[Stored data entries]
────────────────────

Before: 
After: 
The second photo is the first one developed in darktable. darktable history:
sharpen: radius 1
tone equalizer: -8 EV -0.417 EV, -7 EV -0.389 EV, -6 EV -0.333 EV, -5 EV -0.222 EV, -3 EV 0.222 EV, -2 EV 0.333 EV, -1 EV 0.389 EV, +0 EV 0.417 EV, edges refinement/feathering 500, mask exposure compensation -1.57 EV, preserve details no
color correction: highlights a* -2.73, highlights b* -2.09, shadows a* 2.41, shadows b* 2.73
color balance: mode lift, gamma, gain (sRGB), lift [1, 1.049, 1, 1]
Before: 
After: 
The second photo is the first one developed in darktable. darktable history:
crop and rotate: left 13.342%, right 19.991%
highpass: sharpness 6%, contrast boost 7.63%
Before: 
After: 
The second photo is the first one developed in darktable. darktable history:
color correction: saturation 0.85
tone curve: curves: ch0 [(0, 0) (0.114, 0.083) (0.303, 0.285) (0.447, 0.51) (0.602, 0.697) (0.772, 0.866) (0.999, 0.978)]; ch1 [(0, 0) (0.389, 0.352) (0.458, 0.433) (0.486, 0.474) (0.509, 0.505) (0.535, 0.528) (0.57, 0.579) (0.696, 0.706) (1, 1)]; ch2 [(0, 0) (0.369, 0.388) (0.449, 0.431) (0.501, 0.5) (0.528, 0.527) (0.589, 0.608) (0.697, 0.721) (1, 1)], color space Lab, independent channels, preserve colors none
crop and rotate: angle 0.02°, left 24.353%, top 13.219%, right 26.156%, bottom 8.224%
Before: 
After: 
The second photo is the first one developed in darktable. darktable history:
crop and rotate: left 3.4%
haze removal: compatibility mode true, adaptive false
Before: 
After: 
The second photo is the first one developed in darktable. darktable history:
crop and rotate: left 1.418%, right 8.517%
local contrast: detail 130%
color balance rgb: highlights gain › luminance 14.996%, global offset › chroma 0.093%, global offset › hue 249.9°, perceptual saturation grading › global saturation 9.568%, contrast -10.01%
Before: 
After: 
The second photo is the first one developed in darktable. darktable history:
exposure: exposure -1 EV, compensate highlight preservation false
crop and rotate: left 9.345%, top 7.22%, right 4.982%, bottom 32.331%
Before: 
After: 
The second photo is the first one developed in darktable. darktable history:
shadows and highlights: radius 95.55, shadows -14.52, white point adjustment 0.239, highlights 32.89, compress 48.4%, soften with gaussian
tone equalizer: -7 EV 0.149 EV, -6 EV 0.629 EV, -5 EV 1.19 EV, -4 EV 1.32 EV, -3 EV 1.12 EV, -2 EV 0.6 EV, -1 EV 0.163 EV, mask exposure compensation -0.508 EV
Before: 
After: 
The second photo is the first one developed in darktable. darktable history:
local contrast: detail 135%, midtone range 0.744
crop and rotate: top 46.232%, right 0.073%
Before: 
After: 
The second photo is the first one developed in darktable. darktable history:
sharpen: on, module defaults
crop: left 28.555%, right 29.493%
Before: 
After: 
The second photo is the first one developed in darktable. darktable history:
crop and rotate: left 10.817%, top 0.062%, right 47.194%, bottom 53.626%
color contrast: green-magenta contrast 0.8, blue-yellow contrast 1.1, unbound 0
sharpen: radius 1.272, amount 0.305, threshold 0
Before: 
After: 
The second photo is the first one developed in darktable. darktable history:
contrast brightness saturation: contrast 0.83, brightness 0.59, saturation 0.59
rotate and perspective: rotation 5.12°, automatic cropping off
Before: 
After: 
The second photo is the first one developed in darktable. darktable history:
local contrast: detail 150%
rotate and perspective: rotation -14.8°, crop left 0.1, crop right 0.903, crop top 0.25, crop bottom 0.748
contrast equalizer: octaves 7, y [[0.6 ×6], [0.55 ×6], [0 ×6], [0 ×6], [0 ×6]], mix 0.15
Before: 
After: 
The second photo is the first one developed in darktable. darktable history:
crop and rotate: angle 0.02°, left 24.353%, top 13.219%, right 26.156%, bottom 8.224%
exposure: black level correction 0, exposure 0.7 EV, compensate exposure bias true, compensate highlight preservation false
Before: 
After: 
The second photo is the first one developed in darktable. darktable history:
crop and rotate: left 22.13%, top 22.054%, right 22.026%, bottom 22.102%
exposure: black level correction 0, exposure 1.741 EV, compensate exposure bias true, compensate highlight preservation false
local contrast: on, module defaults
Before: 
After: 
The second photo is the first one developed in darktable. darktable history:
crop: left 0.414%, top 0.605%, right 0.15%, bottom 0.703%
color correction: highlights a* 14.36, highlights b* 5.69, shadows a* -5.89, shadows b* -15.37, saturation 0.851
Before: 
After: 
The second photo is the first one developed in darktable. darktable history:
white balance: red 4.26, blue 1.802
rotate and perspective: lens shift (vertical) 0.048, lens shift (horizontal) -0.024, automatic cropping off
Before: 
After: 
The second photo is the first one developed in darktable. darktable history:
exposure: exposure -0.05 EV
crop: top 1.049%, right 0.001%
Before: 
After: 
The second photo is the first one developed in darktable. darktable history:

────────────────────

Turn each line of edit settings in the listing above into one numbered list, leaving out any blank lines.

1. Before: 
2. After: 
3. The second photo is the first one developed in darktable. darktable history:
4. sharpen: radius 1
5. tone equalizer: -8 EV -0.417 EV, -7 EV -0.389 EV, -6 EV -0.333 EV, -5 EV -0.222 EV, -3 EV 0.222 EV, -2 EV 0.333 EV, -1 EV 0.389 EV, +0 EV 0.417 EV, edges refinement/feathering 500, mask exposure compensation -1.57 EV, preserve details no
6. color correction: highlights a* -2.73, highlights b* -2.09, shadows a* 2.41, shadows b* 2.73
7. color balance: mode lift, gamma, gain (sRGB), lift [1, 1.049, 1, 1]
8. Before: 
9. After: 
10. The second photo is the first one developed in darktable. darktable history:
11. crop and rotate: left 13.342%, right 19.991%
12. highpass: sharpness 6%, contrast boost 7.63%
13. Before: 
14. After: 
15. The second photo is the first one developed in darktable. darktable history:
16. color correction: saturation 0.85
17. tone curve: curves: ch0 [(0, 0) (0.114, 0.083) (0.303, 0.285) (0.447, 0.51) (0.602, 0.697) (0.772, 0.866) (0.999, 0.978)]; ch1 [(0, 0) (0.389, 0.352) (0.458, 0.433) (0.486, 0.474) (0.509, 0.505) (0.535, 0.528) (0.57, 0.579) (0.696, 0.706) (1, 1)]; ch2 [(0, 0) (0.369, 0.388) (0.449, 0.431) (0.501, 0.5) (0.528, 0.527) (0.589, 0.608) (0.697, 0.721) (1, 1)], color space Lab, independent channels, preserve colors none
18. crop and rotate: angle 0.02°, left 24.353%, top 13.219%, right 26.156%, bottom 8.224%
19. Before: 
20. After: 
21. The second photo is the first one developed in darktable. darktable history:
22. crop and rotate: left 3.4%
23. haze removal: compatibility mode true, adaptive false
24. Before: 
25. After: 
26. The second photo is the first one developed in darktable. darktable history:
27. crop and rotate: left 1.418%, right 8.517%
28. local contrast: detail 130%
29. color balance rgb: highlights gain › luminance 14.996%, global offset › chroma 0.093%, global offset › hue 249.9°, perceptual saturation grading › global saturation 9.568%, contrast -10.01%
30. Before: 
31. After: 
32. The second photo is the first one developed in darktable. darktable history:
33. exposure: exposure -1 EV, compensate highlight preservation false
34. crop and rotate: left 9.345%, top 7.22%, right 4.982%, bottom 32.331%
35. Before: 
36. After: 
37. The second photo is the first one developed in darktable. darktable history:
38. shadows and highlights: radius 95.55, shadows -14.52, white point adjustment 0.239, highlights 32.89, compress 48.4%, soften with gaussian
39. tone equalizer: -7 EV 0.149 EV, -6 EV 0.629 EV, -5 EV 1.19 EV, -4 EV 1.32 EV, -3 EV 1.12 EV, -2 EV 0.6 EV, -1 EV 0.163 EV, mask exposure compensation -0.508 EV
40. Before: 
41. After: 
42. The second photo is the first one developed in darktable. darktable history:
43. local contrast: detail 135%, midtone range 0.744
44. crop and rotate: top 46.232%, right 0.073%
45. Before: 
46. After: 
47. The second photo is the first one developed in darktable. darktable history:
48. sharpen: on, module defaults
49. crop: left 28.555%, right 29.493%
50. Before: 
51. After: 
52. The second photo is the first one developed in darktable. darktable history:
53. crop and rotate: left 10.817%, top 0.062%, right 47.194%, bottom 53.626%
54. color contrast: green-magenta contrast 0.8, blue-yellow contrast 1.1, unbound 0
55. sharpen: radius 1.272, amount 0.305, threshold 0
56. Before: 
57. After: 
58. The second photo is the first one developed in darktable. darktable history:
59. contrast brightness saturation: contrast 0.83, brightness 0.59, saturation 0.59
60. rotate and perspective: rotation 5.12°, automatic cropping off
61. Before: 
62. After: 
63. The second photo is the first one developed in darktable. darktable history:
64. local contrast: detail 150%
65. rotate and perspective: rotation -14.8°, crop left 0.1, crop right 0.903, crop top 0.25, crop bottom 0.748
66. contrast equalizer: octaves 7, y [[0.6 ×6], [0.55 ×6], [0 ×6], [0 ×6], [0 ×6]], mix 0.15
67. Before: 
68. After: 
69. The second photo is the first one developed in darktable. darktable history:
70. crop and rotate: angle 0.02°, left 24.353%, top 13.219%, right 26.156%, bottom 8.224%
71. exposure: black level correction 0, exposure 0.7 EV, compensate exposure bias true, compensate highlight preservation false
72. Before: 
73. After: 
74. The second photo is the first one developed in darktable. darktable history:
75. crop and rotate: left 22.13%, top 22.054%, right 22.026%, bottom 22.102%
76. exposure: black level correction 0, exposure 1.741 EV, compensate exposure bias true, compensate highlight preservation false
77. local contrast: on, module defaults
78. Before: 
79. After: 
80. The second photo is the first one developed in darktable. darktable history:
81. crop: left 0.414%, top 0.605%, right 0.15%, bottom 0.703%
82. color correction: highlights a* 14.36, highlights b* 5.69, shadows a* -5.89, shadows b* -15.37, saturation 0.851
83. Before: 
84. After: 
85. The second photo is the first one developed in darktable. darktable history:
86. white balance: red 4.26, blue 1.802
87. rotate and perspective: lens shift (vertical) 0.048, lens shift (horizontal) -0.024, automatic cropping off
88. Before: 
89. After: 
90. The second photo is the first one developed in darktable. darktable history:
91. exposure: exposure -0.05 EV
92. crop: top 1.049%, right 0.001%
93. Before: 
94. After: 
95. The second photo is the first one developed in darktable. darktable history:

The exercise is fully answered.